Front Genet. 2012 May 17;3:80. doi: 10.3389/fgene.2012.00080. eCollection 2012.
In this work, we integrated prior knowledge from gene signatures and protein interactions with gene set enrichment analysis (GSEA), and gene/protein network modeling together to identify gene network signatures from gene expression microarray data. We demonstrated how to apply this approach into discovering gene network signatures for colorectal cancer (CRC) from microarray datasets. First, we used GSEA to analyze the microarray data through enriching differential genes in different CRC-related gene sets from two publicly available up-to-date gene set databases - Molecular Signatures Database (MSigDB) and Gene Signatures Database (GeneSigDB). Second, we compared the enriched gene sets through enrichment score, false-discovery rate, and nominal p-value. Third, we constructed an integrated protein-protein interaction (PPI) network through connecting these enriched genes by high-quality interactions from a human annotated and predicted protein interaction database, with a confidence score labeled for each interaction. Finally, we mapped differential gene expressions onto the constructed network to build a comprehensive network model containing visualized transcriptome and proteome data. The results show that although MSigDB has more CRC-relevant gene sets than GeneSigDB, the integrated PPI network connecting the enriched genes from both MSigDB and GeneSigDB can provide a more complete view for discovering gene network signatures.
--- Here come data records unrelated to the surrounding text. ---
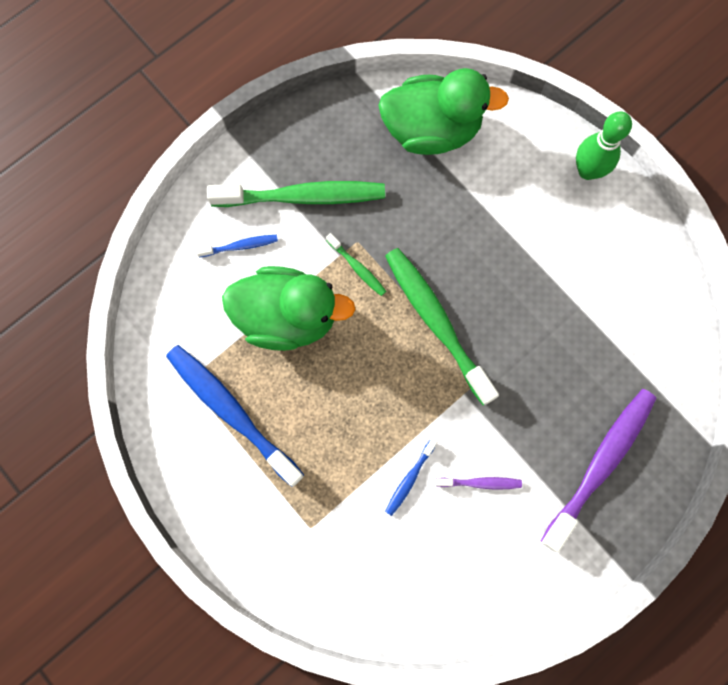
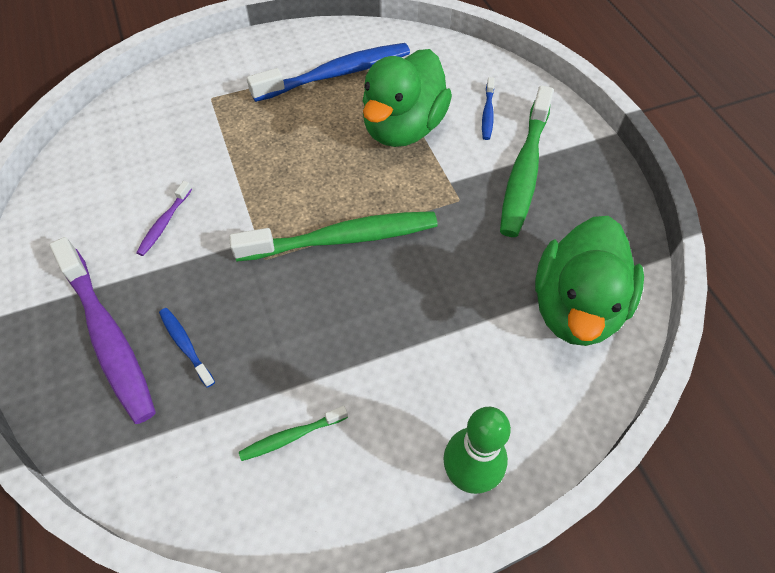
camera: 110 degrees right, 20 degrees down
(357, 268) = (430, 191): green toothbrush -> green toothbrush (291, 436)
(409, 479) = (205, 171): blue toothbrush -> blue toothbrush (185, 345)

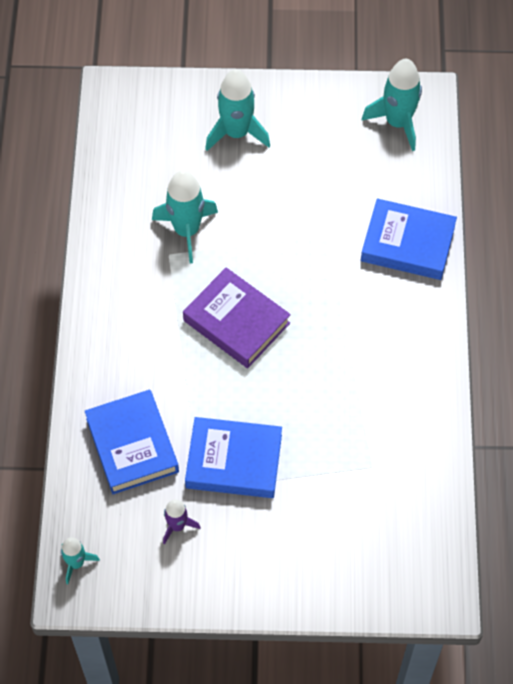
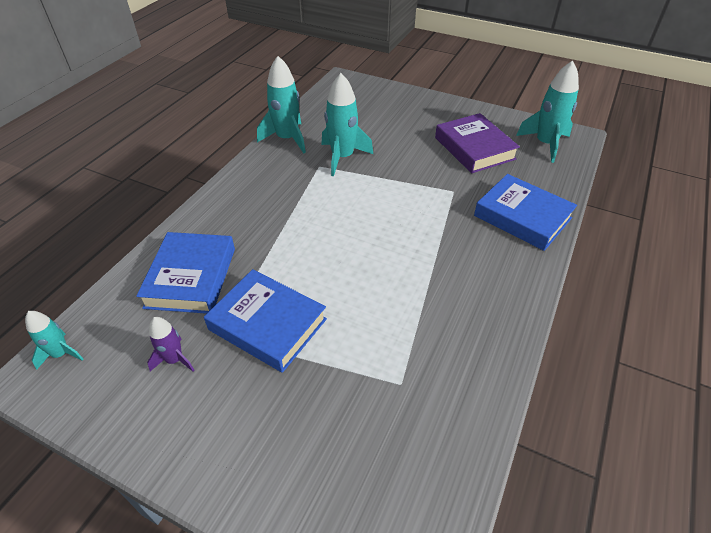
camera: 25 degrees right, 15 degrees down
(236, 133) = (415, 118): turquoise rocket -> turquoise rocket (287, 139)
(236, 322) = (342, 222): purple book -> purple book (474, 148)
We also found several important sub-network signatures for CRC, such as TP53 sub-network, PCNA sub-network, and IL8 sub-network, corresponding to apoptosis, DNA repair, and immune response, respectively.
在这项工作中,我们将来自基因特征和蛋白质相互作用的先验知识与基因集富集分析(GSEA)以及基因/蛋白质网络建模相结合,以从基因表达微阵列数据中识别基因网络特征。我们展示了如何将这种方法应用于从微阵列数据集中发现结直肠癌(CRC)的基因网络特征。首先,我们使用GSEA通过在两个公开可用的最新基因集数据库——分子特征数据库(MSigDB)和基因特征数据库(GeneSigDB)中富集不同CRC相关基因集中的差异基因来分析微阵列数据。其次,我们通过富集分数、错误发现率和名义p值比较富集的基因集。第三,我们通过来自人类注释和预测的蛋白质相互作用数据库的高质量相互作用连接这些富集的基因构建了一个综合蛋白质-蛋白质相互作用(PPI)网络,并为每个相互作用标记了置信度分数。最后,我们将差异基因表达映射到构建的网络上,以构建一个包含可视化转录组和蛋白质组数据的综合网络模型。结果表明,尽管MSigDB比GeneSigDB拥有更多与CRC相关的基因集,但连接来自MSigDB和GeneSigDB的富集基因的综合PPI网络可以为发现基因网络特征提供更完整的视角。我们还发现了几个重要的CRC子网络特征,如TP53子网络、PCNA子网络和IL8子网络,分别对应细胞凋亡、DNA修复和免疫反应。